The findings appear to highlight that multiple factors (alcohol consumption, hostility, misperception) interact; so there are no “magic bullets” to address the issue. The authors explore potential prevention implications. These suggestions (targeted interventions that help men identify the effects that alcohol has on their treatment of women; communication skills programs and brief interventions using elements of motivational interviewing and nonconfrontational techniques) are not tested in the study.
The full abstract and link to the study on the Journal’s web site follow the jump.
Alcohol’s role in men’s use of coercion to obtain unprotected sex.
Abbey A, Parkhill MR, Jacques-Tiura AJ, Saenz C. Substance Use And Misuse 2009; 44(9-10): 1329-48.
Click here for a link to the abstract on the journal’s web site.
(Copyright © 2009, Taylor and Francis Group)

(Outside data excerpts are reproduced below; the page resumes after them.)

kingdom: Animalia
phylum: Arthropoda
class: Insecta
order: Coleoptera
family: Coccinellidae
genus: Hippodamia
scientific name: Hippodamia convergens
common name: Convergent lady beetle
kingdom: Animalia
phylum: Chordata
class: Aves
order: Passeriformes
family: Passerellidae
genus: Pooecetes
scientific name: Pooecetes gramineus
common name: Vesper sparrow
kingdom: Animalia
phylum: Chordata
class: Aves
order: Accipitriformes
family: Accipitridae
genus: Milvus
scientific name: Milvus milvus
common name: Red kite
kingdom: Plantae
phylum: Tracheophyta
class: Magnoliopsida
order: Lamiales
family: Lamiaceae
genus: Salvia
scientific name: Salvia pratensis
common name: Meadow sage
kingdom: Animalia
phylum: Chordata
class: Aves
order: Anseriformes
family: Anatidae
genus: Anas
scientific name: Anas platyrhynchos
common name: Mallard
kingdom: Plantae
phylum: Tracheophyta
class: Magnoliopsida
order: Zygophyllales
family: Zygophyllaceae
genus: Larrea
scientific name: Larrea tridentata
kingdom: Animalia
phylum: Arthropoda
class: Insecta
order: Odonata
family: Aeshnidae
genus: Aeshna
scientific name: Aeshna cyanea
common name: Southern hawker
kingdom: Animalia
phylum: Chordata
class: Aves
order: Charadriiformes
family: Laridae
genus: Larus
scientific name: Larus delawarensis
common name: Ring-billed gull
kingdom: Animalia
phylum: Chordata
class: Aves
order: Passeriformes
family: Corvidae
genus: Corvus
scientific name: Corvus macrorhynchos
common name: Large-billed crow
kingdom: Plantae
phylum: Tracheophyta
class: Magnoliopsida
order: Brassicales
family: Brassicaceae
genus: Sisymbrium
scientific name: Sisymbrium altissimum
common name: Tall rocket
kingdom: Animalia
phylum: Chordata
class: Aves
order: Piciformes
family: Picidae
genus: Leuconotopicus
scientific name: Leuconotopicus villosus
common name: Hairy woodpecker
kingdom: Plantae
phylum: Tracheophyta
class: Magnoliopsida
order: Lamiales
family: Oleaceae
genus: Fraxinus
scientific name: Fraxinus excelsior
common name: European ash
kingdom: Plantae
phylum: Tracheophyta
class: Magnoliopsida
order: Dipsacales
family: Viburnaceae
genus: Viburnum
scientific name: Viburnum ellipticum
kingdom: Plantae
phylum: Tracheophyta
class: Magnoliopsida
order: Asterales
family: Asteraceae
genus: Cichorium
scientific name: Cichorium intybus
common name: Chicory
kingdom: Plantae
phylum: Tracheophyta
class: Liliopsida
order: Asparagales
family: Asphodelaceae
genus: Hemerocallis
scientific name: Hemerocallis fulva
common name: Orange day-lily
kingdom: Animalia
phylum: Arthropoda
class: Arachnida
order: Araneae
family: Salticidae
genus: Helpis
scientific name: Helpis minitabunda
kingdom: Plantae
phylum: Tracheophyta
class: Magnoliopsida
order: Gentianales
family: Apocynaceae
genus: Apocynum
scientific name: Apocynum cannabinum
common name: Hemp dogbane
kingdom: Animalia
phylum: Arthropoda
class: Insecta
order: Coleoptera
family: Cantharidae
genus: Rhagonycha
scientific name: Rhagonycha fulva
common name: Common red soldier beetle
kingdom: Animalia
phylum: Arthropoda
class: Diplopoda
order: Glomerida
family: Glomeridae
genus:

Past sexual victimization has been identified as a predictor of women’s sexual risk-taking. In order to develop effective prevention and treatment programs, research is needed that examines perpetrators’ characteristics. Thus, the goal of this study was to examine predictors of men’s willingness to use coercive strategies to obtain sex without a condom. Male college students (n = 72) completed a survey that assessed past sexual assault perpetration, hostility, past misperception of women’s sexual cues, usual alcohol consumption, and usual condom use. One month later, they participated in an alcohol administration study and watched a video about a couple in a consensual sexual situation. Participants were asked to evaluate how justified they would be in using a variety of coercive strategies to make the woman have unprotected sex. In hierarchical multiple regression analyses, there was a significant main effect of past perpetration such that men who had previously committed sexual assault felt more justified using coercive strategies to obtain unprotected sex than did nonperpetrators. Acute alcohol consumption did not have a main effect; however, it interacted with hostility and misperception. Among participants who consumed alcohol prior to watching the video, the greater their preexisting hostility, the more justified they felt in using coercion. Similarly, the more frequently drinkers had misperceived women’s sexual intentions in the past, the more justified they felt in using coercion. Based on these findings, several specific suggestions are made for prevention and treatment programs, including targeted communication skills and normative feedback interventions.